A couple weeks ago:
Wife, “They keep adding more work that I have to do.”
Me, “Are you getting a raise, too?”
Wife, “Nope.”
This morning:
Roommate, “It sounds like my workload is going to get a lot heavier.”
ME, “Are they gonna pay you more?”
Roommate, “Nope.”

7 thoughts on “Conversations

  1. Yeah, welcome to my world. I’ll bet you’re going to find a lot of us out there.
    Even better is we could all be outsourced at any time.
    Dave From Battlefield

  2. I went through two years of that starting nine years ago. Our crew went from 3.6 FTE to 1.0, and I was the 1.0. I wasn’t doing 3.6 FTE of work, but it was a lot more work requiring a lot more skills and causing 10x the stress for about a 25% pay increase. I came very close to losing it.
    My boss was an ambitious futurological true believer. I could just imagine her graphing the productivity increases in area to show off at management meetings — I started having violent fantasies. It took me ~18 months to find a new job once I started looking.

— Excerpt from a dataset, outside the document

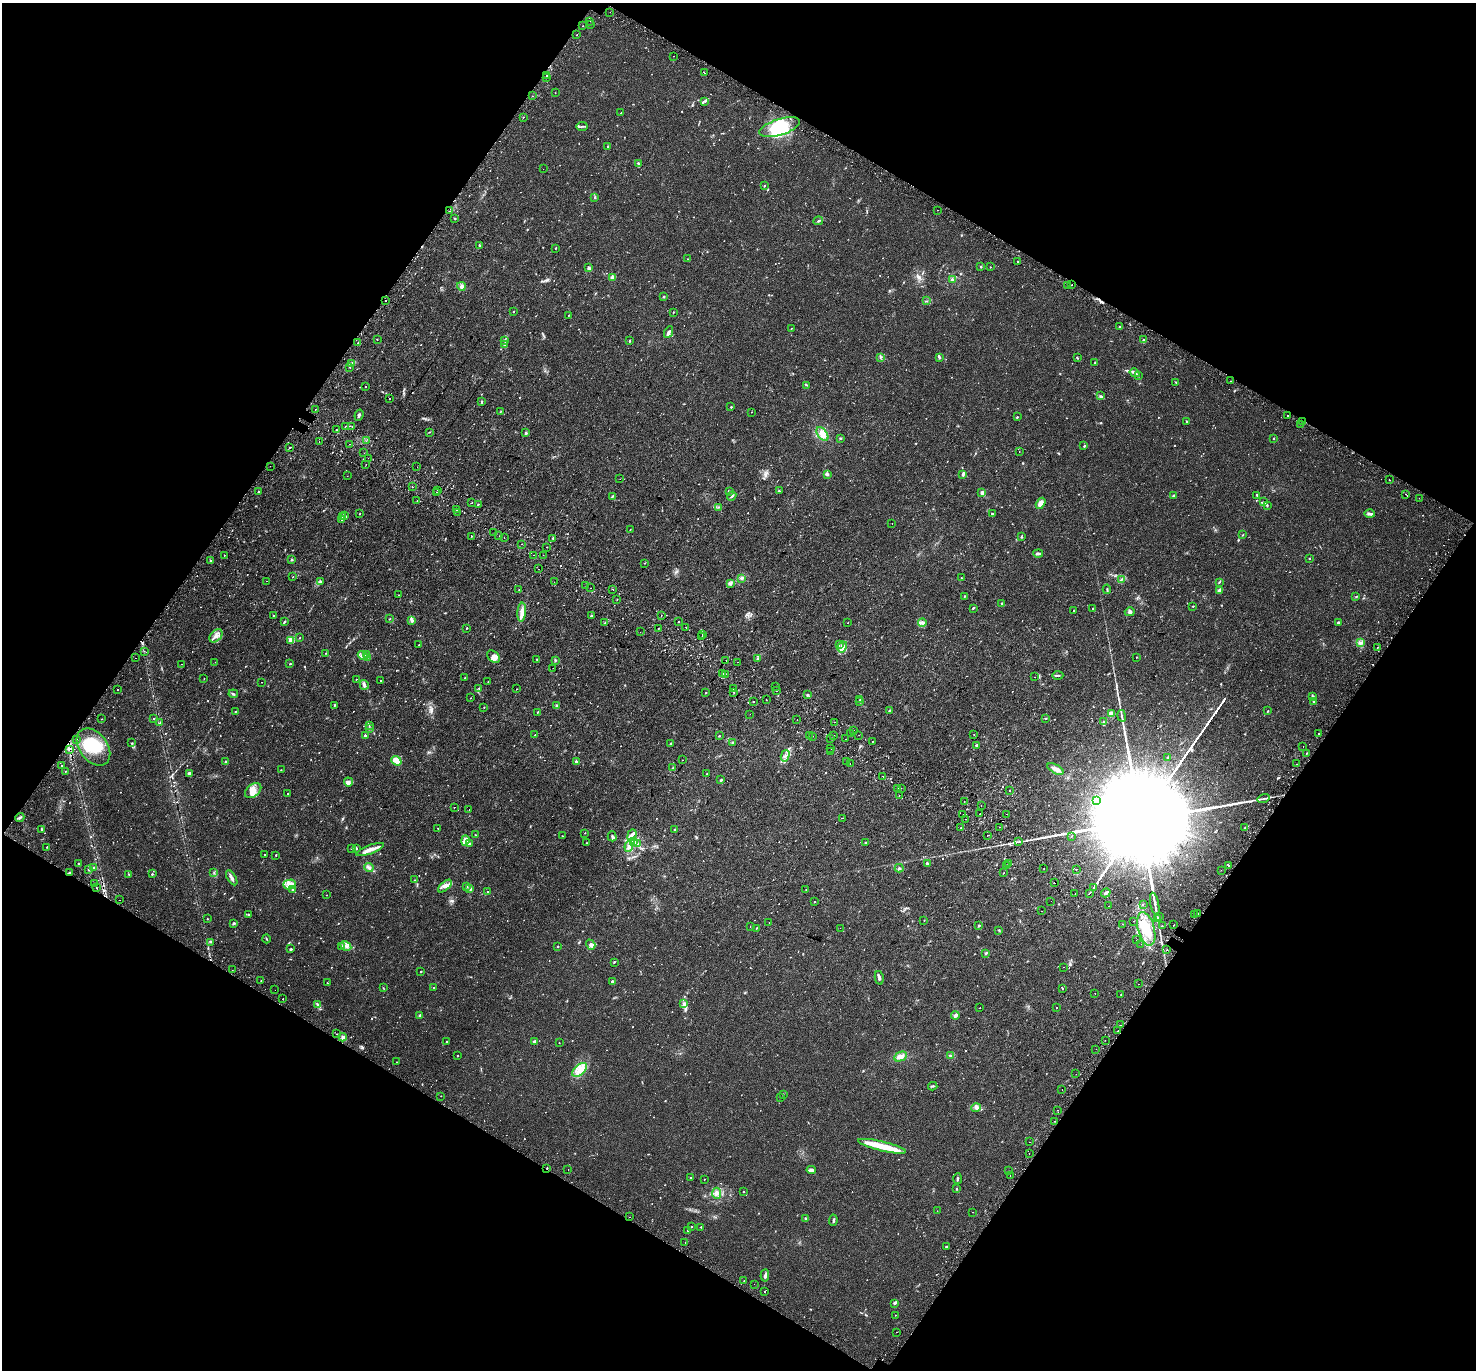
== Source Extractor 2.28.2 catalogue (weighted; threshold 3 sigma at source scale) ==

  3. This is the future. I am a supervisor in a large tech company. I have seen my technicians go from 11 to 6 with the same work load. Merit increases are minimal, 2-3% a year. I would like to get a new car for the family but because of the uncertain future I am waiting some sign of job security. This I is the new economy & Bush recoveryl.

  4. Wait a minute… you have a wife and a roommate? Or has your relationship changed?
    Because I am sure, as comments suggest, the increase of workload without commensurate increase in pay is a fairly common occurrence. It must surely have a stressful effect on families and relationships across the country.
    Of course, I’m guessing neither your wife nor your roommate are in the army or national guard, where the job gets harder and more dangerous, and the pay and benefits are not only not increasing, but are actually being cut.
    Sincerely, though, I hope your wife has not become your “roommate.”

  5. Got my hair cut today, and the hair dresser and her fiance have not one but TWO roomates, in a four bedroom house. That’s what you have to do to afford a house in San Diego these days, I guess. They plan to sell the house and buy property with her parents, and put two mobile units on it after they get married…

  6. I’m to the point of looking for a second “job”, if I could ever find the time.